Lista de tareas:
• A. Según el texto sobre Ángel María Villar, ¿cuántas veces salió elegido presidente de la Federación Española de Fútbol?
• B. Por favor, repite del texto sobre Ángel María Villar el tramo que va desde "Se intuía que" hasta "decía Felipe González.".

Texto mostrado:
+++++

EL VILLARAZO
Dice Rajoy, en su discurso de final
de curso, que hay que olvidar el pasado y mirar hacia nuestro prometedor
futuro. Y se queda tan fresco. Como si con él no fuera el asunto. ¡Qué le puede
quedar, sino la memoria, al anciano jubilado que ha logrado sobrevivir al
atropello de Bankia y a tantas tropelías más o menos secundadas por el Estado!
¡Qué le puede quedar, sino la memoria, al honesto ciudadano convencido de que
es más difícil que un rico entre en la cárcel,
que un camello pase por el ojo de una aguja!
Llevamos años en que España se
asemeja al París de la Revolución francesa, donde un día sí y otro también
desfilaban desde la corte de Justicia a la actual Place de la Concorde los
condenados a la guillotina. Aquí el cortejo tampoco cede. El último hasta la
fecha ha sido, como es sabido, el máximo dirigente del fútbol español Ángel
María Villar, su hijo Gorka y su fiel escudero y tesorero Juan Padrón, dentro
de la “operación Soule” llevada a cabo brillantemente por la Unidad Central
Operativa de la Guardia Civil (UCO), encargada de limpiar el estercolero en
que, entre unos y otros, han convertido España desde principios del actual
siglo.
Se intuía que algo iba más que mal
en la Federación Española de Fútbol, con un individuo que, poniéndose el mundo
por montera, salía año tras año, elección tras elección, hasta un total de
seis, presidente de la misma. Algo inaudito en el mundo actual. Pero como ese
tufillo siempre, o casi siempre, iba envuelto en papel de celofán con cintitas
–véanse los éxitos de la selección nacional de fútbol– decíamos a modo de
consuelo aquel ça va de soi, que
decía Felipe González.
Se acabó, pues, la época dorada de
este sátrapa del deporte, sucesor de José Luis Roca en 1992; se acabó el
tejemaneje de este viejo cacique del fútbol, se acabaron las manipulaciones,
los amedrentamientos –o estás conmigo o estás contra mí– se acabó el hacer del
fútbol una merienda de negros, donde él y su hijo hacían el negocio de su vida
aprovechándose del esfuerzo de los deportistas y de la ilusión de pueblos
enteros por su equipo. Lo de Villar es el peor de los tiranicidios porque, para
colmo de males, se apoya en una ficción democrática que consiste en tener
contentos a la mitad más uno de los 130 que lo han de elegir. Él, muy listo, le
cogió el tranquillo a la cosa y a fe que acabó haciendo su casa de la Real
Federación.

+++++

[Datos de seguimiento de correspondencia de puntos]
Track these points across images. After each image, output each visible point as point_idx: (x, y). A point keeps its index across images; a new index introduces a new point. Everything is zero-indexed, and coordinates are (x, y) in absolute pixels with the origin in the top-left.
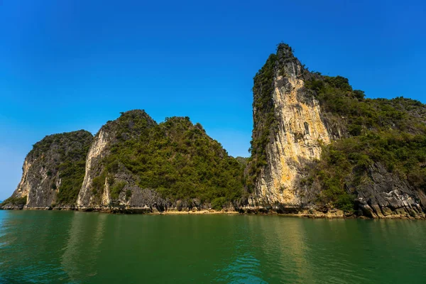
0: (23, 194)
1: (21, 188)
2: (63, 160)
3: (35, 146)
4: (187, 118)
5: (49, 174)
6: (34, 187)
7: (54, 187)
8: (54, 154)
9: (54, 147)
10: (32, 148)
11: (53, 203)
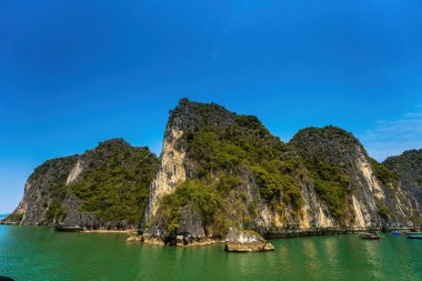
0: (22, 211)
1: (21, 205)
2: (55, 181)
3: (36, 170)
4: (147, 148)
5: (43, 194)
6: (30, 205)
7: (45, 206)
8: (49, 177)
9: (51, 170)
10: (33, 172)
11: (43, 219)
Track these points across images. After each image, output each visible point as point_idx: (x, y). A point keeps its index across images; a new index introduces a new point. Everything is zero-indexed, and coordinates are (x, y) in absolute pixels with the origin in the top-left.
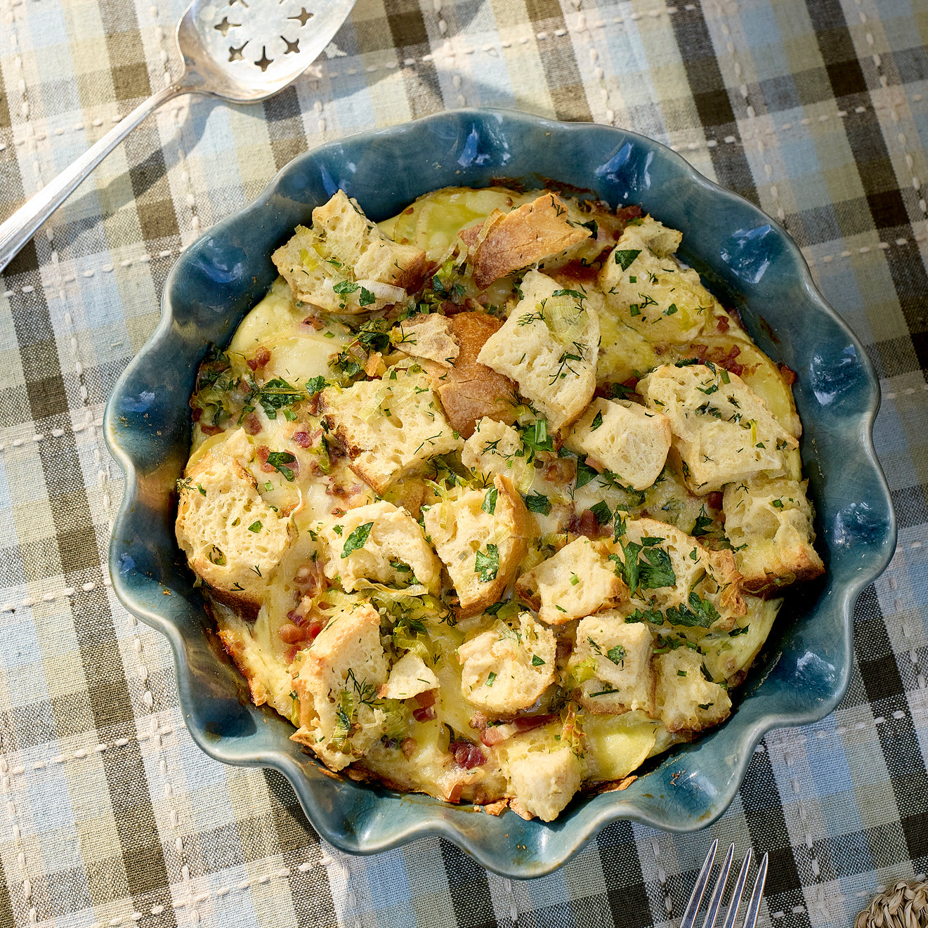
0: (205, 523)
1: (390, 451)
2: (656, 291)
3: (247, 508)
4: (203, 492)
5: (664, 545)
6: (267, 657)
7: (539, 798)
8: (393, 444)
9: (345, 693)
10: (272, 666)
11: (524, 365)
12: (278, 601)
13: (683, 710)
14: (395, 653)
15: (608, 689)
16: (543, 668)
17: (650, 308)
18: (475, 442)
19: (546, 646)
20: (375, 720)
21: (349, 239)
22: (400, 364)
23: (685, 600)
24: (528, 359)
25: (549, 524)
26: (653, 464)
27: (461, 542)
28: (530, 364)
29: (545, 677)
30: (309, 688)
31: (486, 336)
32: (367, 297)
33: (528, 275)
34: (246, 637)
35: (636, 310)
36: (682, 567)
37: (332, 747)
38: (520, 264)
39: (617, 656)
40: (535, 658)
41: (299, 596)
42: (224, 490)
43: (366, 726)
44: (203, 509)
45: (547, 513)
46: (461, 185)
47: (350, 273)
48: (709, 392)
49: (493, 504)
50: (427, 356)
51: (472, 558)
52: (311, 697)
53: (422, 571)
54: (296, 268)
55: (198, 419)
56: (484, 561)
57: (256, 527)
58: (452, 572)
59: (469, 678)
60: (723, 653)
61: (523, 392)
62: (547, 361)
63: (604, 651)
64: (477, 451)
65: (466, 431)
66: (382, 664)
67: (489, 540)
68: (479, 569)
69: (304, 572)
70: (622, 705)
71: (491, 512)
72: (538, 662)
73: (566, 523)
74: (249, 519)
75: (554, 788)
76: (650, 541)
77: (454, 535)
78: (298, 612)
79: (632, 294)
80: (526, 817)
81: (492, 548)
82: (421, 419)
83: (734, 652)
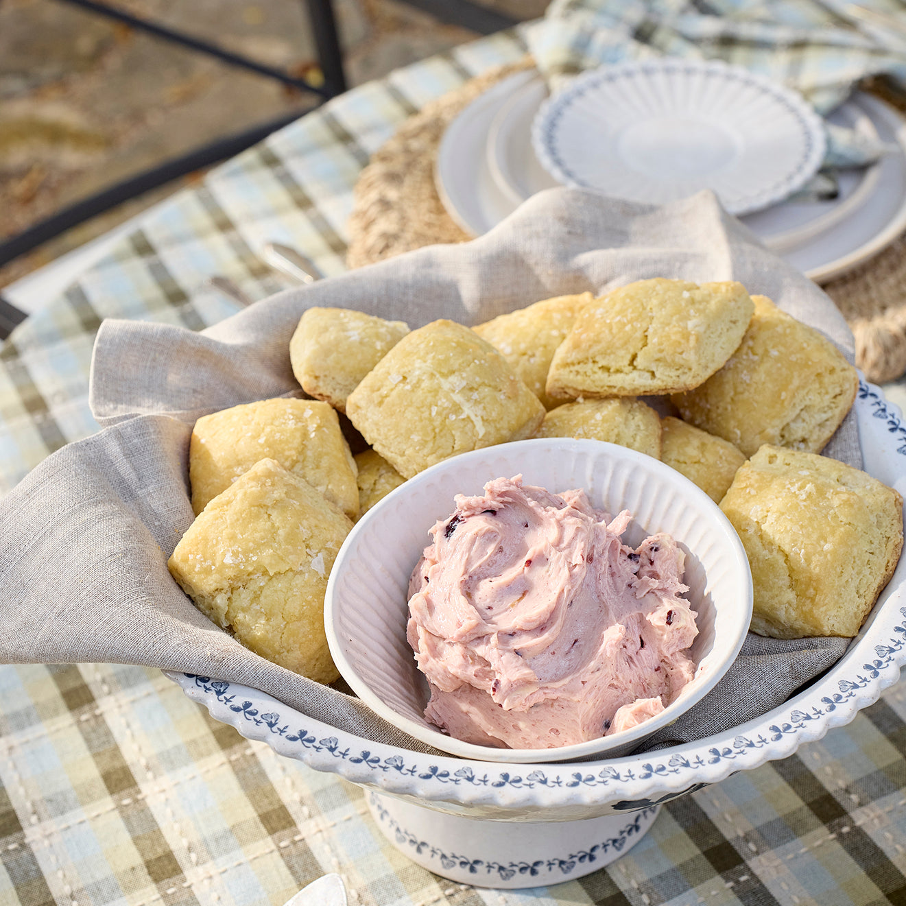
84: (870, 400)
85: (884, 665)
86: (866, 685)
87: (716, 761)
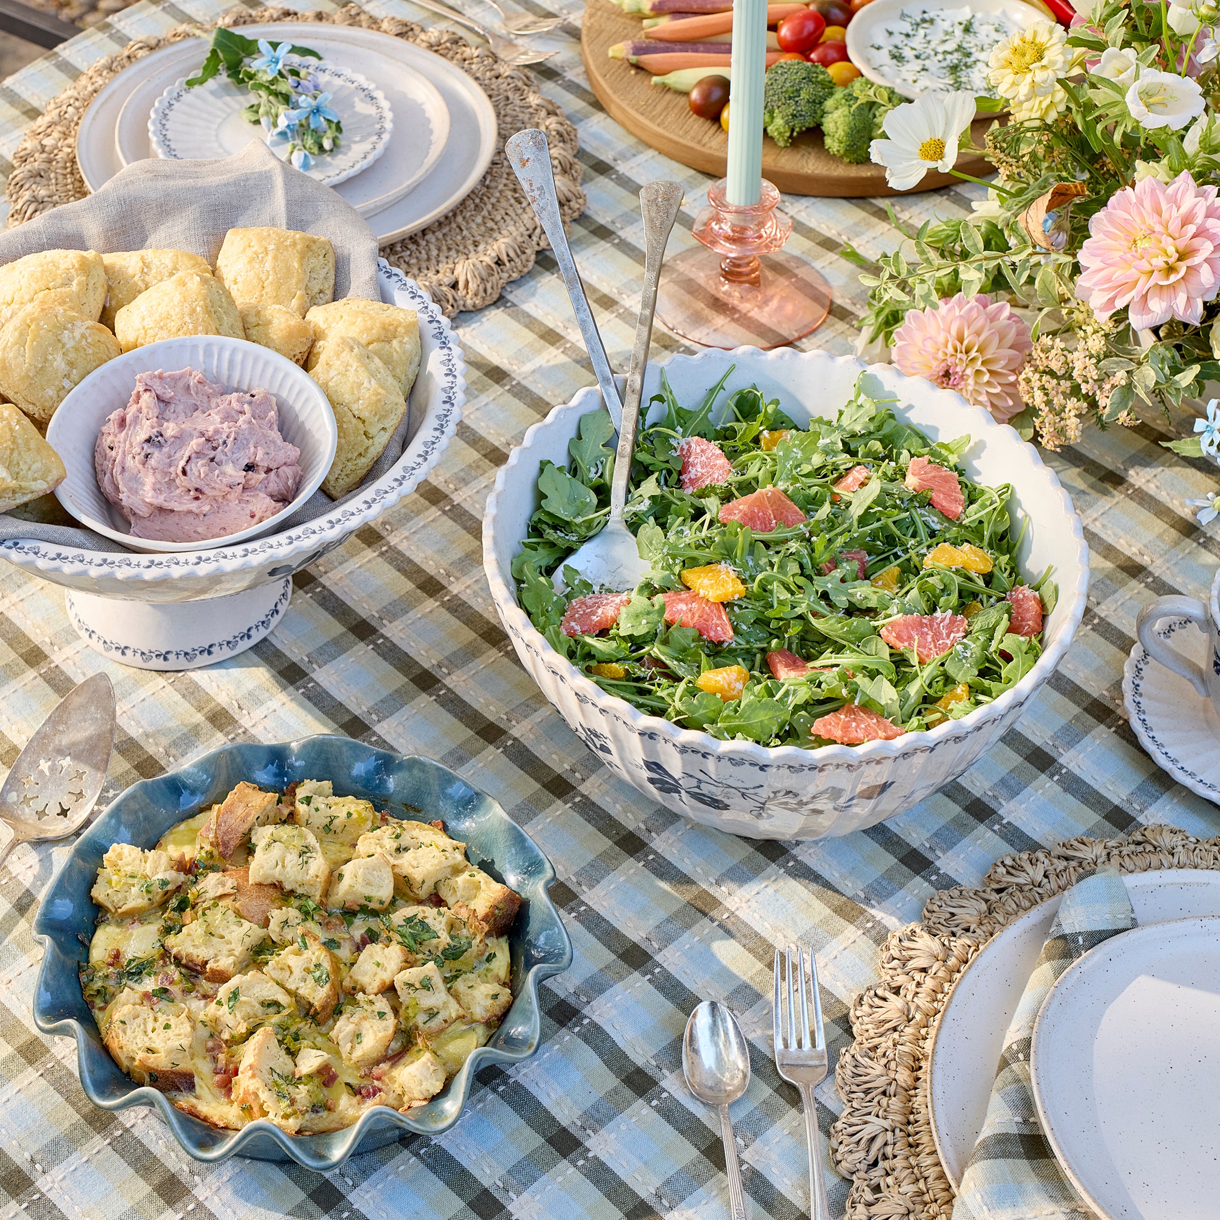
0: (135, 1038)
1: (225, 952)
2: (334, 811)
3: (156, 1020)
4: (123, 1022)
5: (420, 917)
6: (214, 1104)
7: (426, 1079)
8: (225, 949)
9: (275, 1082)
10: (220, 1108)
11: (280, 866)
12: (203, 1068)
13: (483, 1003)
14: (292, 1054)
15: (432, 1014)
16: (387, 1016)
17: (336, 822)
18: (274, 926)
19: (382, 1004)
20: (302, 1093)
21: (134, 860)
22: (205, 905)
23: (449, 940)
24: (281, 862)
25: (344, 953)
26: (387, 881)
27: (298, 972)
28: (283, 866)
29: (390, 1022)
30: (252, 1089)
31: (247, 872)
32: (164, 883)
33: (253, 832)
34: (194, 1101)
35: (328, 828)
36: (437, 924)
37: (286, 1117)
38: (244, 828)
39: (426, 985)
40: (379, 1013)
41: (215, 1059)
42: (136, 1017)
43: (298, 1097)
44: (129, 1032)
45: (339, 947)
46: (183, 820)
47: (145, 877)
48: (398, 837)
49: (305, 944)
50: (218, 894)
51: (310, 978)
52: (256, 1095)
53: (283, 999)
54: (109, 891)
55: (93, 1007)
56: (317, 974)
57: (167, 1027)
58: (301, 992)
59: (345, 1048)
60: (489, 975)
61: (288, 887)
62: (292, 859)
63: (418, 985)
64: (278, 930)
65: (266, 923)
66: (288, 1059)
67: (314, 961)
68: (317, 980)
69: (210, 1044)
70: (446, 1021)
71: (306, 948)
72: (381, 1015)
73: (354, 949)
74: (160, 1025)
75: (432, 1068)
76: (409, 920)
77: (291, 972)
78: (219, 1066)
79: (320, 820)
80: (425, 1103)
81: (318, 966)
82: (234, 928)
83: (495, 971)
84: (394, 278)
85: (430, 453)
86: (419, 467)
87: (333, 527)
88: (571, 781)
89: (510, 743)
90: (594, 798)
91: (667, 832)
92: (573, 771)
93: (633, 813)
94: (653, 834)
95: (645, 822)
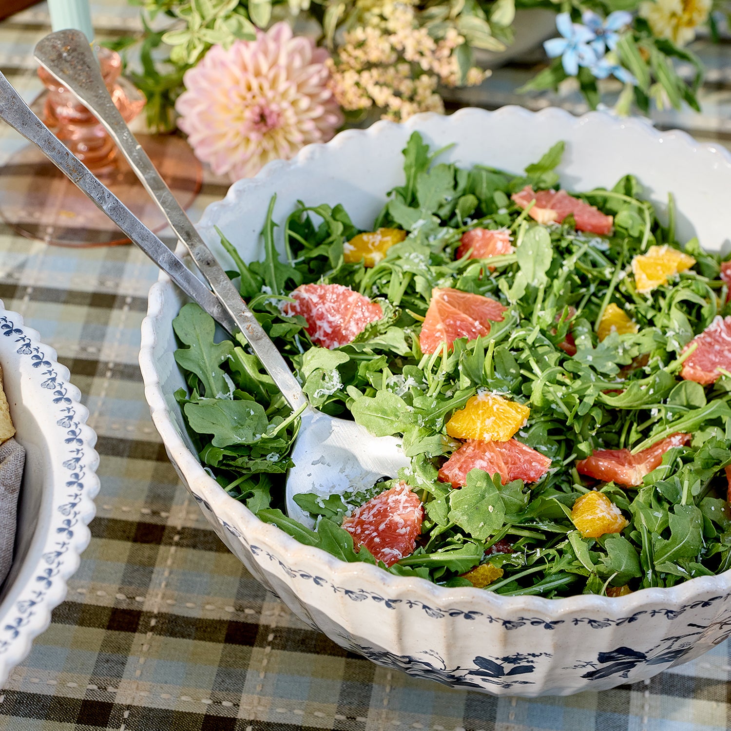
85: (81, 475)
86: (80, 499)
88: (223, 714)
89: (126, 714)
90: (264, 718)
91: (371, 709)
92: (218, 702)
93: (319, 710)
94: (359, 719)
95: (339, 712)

+++++

Ejercicio resuelto:
• A. Seis veces.

• B.
Se intuía que algo iba más que mal
en la Federación Española de Fútbol, con un individuo que, poniéndose el mundo
por montera, salía año tras año, elección tras elección, hasta un total de
seis, presidente de la misma. Algo inaudito en el mundo actual. Pero como ese
tufillo siempre, o casi siempre, iba envuelto en papel de celofán con cintitas
–véanse los éxitos de la selección nacional de fútbol– decíamos a modo de
consuelo aquel ça va de soi, que
decía Felipe González.